Among the salutary effects that the DISCLOSE 2012 Act will accomplish are the following:
- Requiring reporting of campaign expenditures over $10,000 by Super PACs, unions, corporations, and other groups by mandating disclosure to the FEC, within 24 hours of such expenditures or financial transfers to other groups for electioneering purposes;
- Requiring Super PACs, corporations, unions, and other groups to stand by their political ads by approving their messages, and requiring these groups to disclose their top financial contributors in their television and radio advertisements;
- Requiring corporations, unions, and other groups to disclose their political spending to their shareholders or members—including through readily accessible internet links on their websites—thus empowering shareholders and union members to hold accountable those who spend their money for political purposes; and
- Requiring all federal lobbyists to disclose their political expenditures, to ensure that the public can monitor lobbyists’ attempts to purchase influence over elected officials.

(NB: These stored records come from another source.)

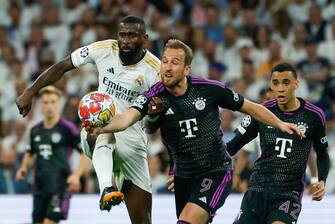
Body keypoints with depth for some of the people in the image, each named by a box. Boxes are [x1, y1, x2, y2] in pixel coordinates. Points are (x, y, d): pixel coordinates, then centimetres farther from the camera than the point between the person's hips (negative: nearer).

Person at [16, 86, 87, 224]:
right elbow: (30, 153, 28)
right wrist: (24, 168, 8)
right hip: (40, 186, 6)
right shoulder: (35, 130, 10)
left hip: (60, 187, -6)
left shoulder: (67, 128, -7)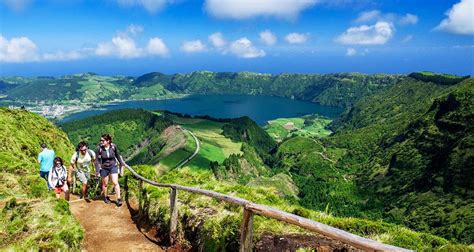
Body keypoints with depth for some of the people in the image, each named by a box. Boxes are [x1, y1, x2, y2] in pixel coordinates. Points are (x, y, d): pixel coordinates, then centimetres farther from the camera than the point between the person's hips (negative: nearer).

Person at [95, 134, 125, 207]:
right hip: (104, 168, 0)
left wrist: (122, 164, 14)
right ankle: (105, 197, 38)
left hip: (113, 167, 0)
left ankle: (119, 199, 4)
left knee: (115, 183, -5)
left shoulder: (113, 146, -14)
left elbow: (118, 156, 4)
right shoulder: (99, 148, -18)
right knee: (105, 184, 15)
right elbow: (97, 160, -10)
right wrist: (97, 171, -12)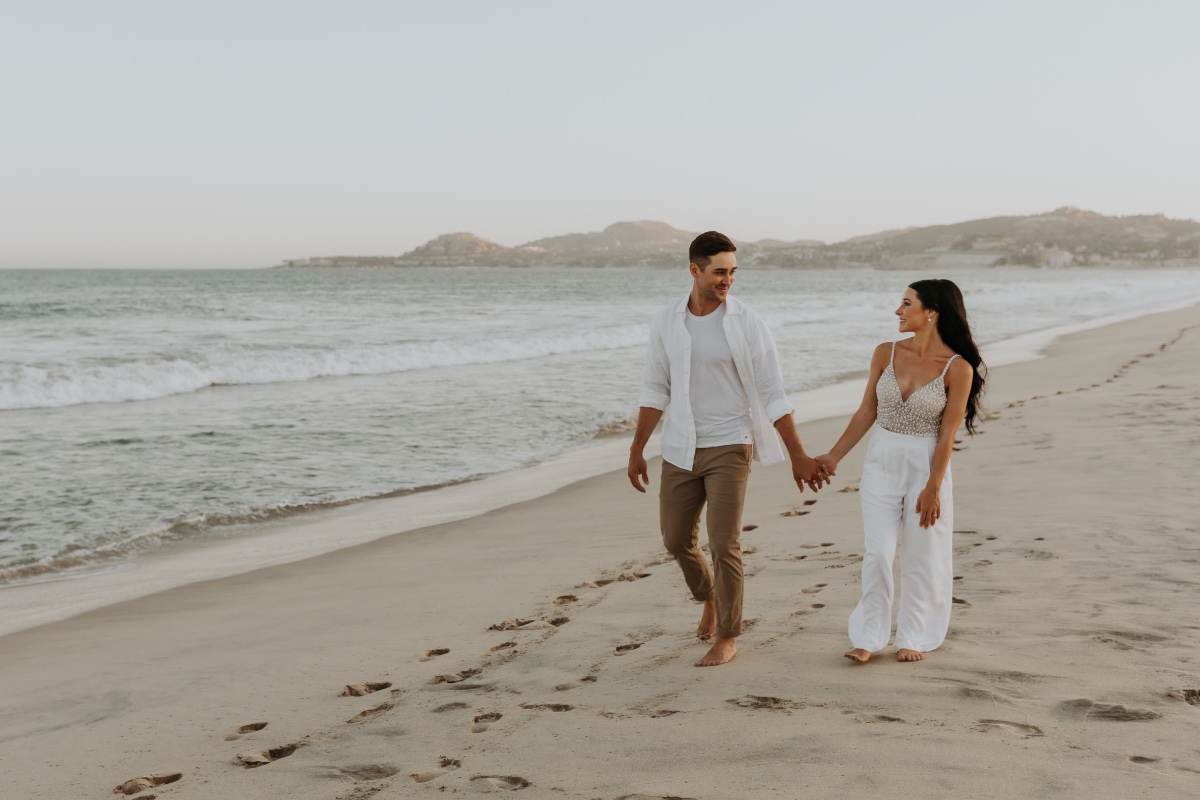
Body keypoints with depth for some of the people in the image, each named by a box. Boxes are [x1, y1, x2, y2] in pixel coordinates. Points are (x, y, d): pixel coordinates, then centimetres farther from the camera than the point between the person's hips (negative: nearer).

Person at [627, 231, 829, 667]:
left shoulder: (747, 322, -11)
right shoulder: (666, 320, 0)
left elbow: (772, 394, -9)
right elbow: (656, 390, 8)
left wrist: (798, 457, -11)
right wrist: (636, 450, 8)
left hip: (729, 446, -4)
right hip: (680, 449, 4)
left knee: (724, 544, -7)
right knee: (677, 541, 10)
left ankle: (727, 638, 9)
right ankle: (710, 598, 40)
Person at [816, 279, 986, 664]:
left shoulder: (958, 368, -12)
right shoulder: (886, 354, -2)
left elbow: (947, 434, -11)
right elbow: (867, 412, 6)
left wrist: (933, 488, -12)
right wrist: (834, 456, 5)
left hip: (926, 464, -2)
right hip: (882, 462, 3)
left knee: (921, 555, 6)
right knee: (877, 553, 0)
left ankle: (913, 637, 21)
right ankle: (868, 636, 10)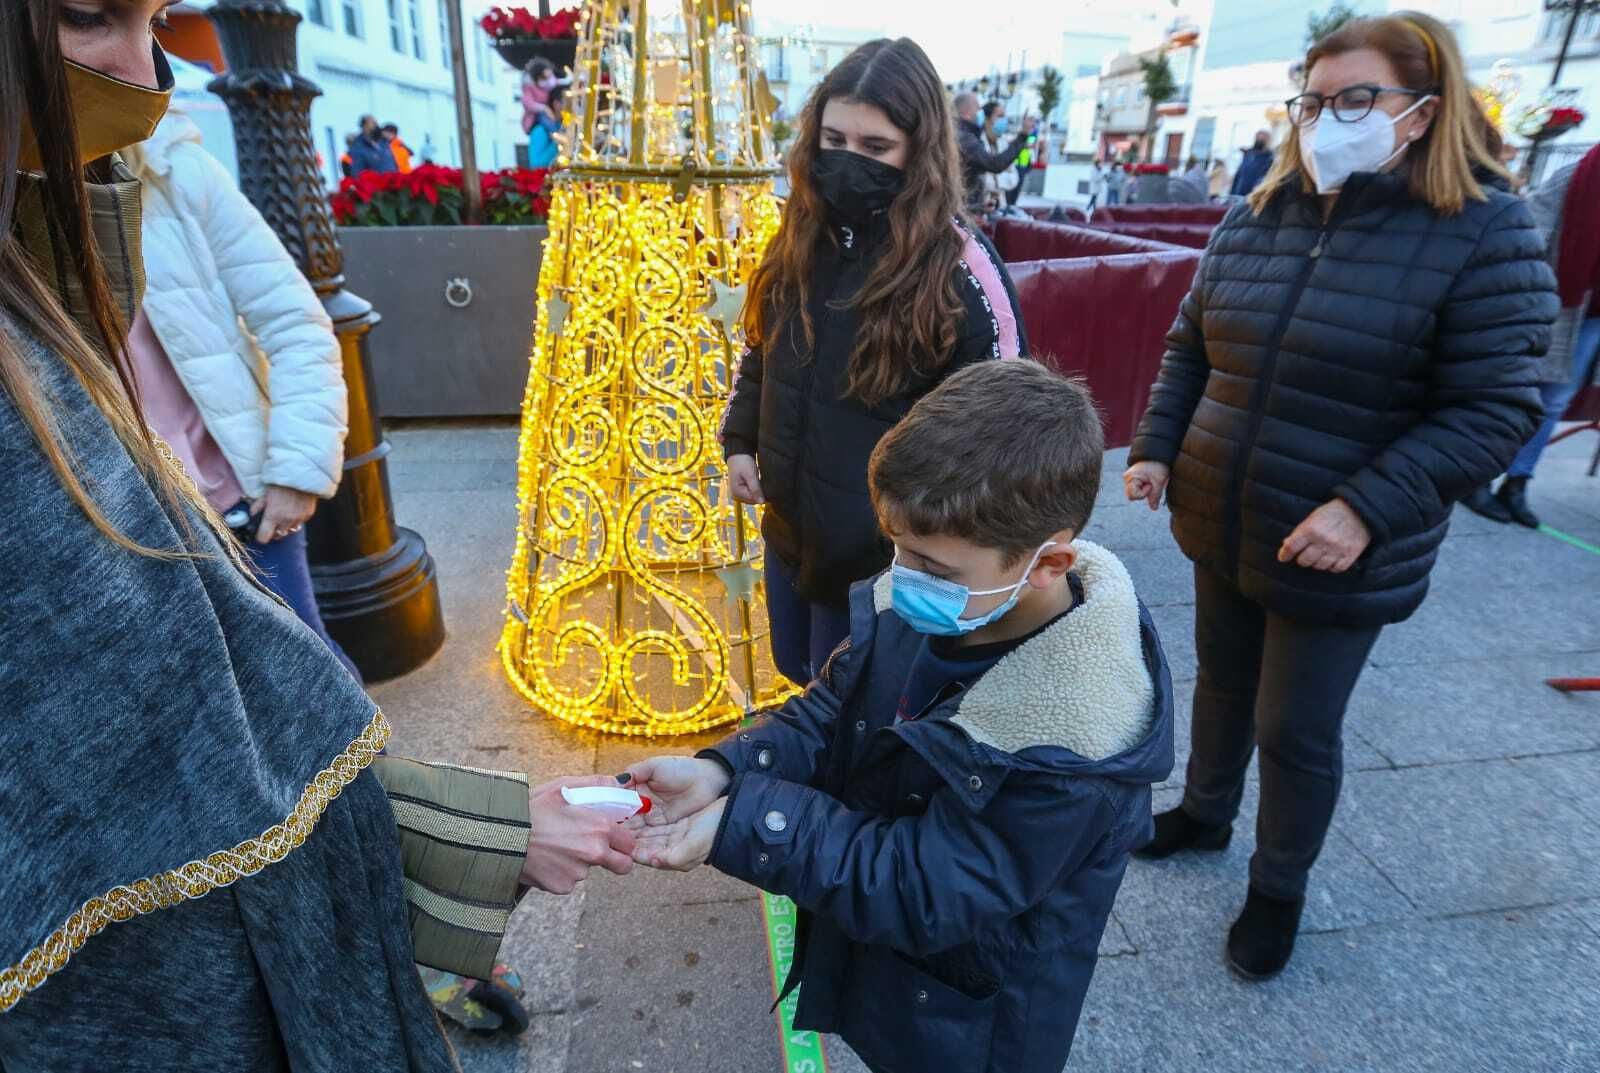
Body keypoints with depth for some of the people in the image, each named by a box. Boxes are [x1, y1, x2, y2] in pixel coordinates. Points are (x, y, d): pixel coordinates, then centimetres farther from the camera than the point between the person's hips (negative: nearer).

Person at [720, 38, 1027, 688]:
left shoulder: (959, 267, -18)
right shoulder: (801, 239, 2)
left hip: (882, 547, -6)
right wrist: (739, 441, 3)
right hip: (788, 528, 7)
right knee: (799, 680, 24)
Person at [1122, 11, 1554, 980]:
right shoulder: (1258, 217, 2)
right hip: (1219, 529, 5)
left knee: (1296, 732, 9)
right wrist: (1157, 448, -2)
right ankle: (1206, 812, 49)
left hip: (1335, 557, -5)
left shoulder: (1483, 231, -12)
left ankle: (1279, 890, 35)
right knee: (1222, 679, 23)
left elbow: (1495, 411, -15)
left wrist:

The DISCLOSE 2012 Act does not in any way limit the ability of individuals or groups to engage in political spending. But by bringing transparency to political spending, it will combat the threat of corruption posed when individuals and groups that are well-known to elected officials—but unknown to the public—inject unlimited sums into the political system.
The transparency that will follow passage of the DISCLOSE 2012 Act will provide voters with the information they need to render informed decisions at the ballot box. It will let shareholders and members hold corporations and unions accountable for the political spending they engage in. And it will grant the public the tools it requires to detect corruption engendered by currently anonymous campaign spending.
We urge you to restore transparency to our political system by supporting the DISCLOSE 2012 Act as a co-sponsor, and if necessary to ensure prompt consideration of this vital legislation, by signing a Discharge Petition to bring the bill directly to the House floor.
Respectfully submitted,
J. Adam Skaggs
Senior Counsel, Democracy Program
[1] Public Citizen, 12 Months After: The Effects of Citizens United on Elections and the Integrity of the Legislative Process 10 (2011), available at http://www.citizen.org/documents/Citizens-United-20110113.pdf.
[2] Demos & U.S. PIRG, Auctioning Democracy: The Rise of Super PACs & the 2012 Election 4–5 (2012).
[3] Dan Eggen, Secret Money Is Funding More Election Ads, Wash. Post, Feb. 6, 2012.
[4] Auctioning Democracy, supra note 2, at 4–5.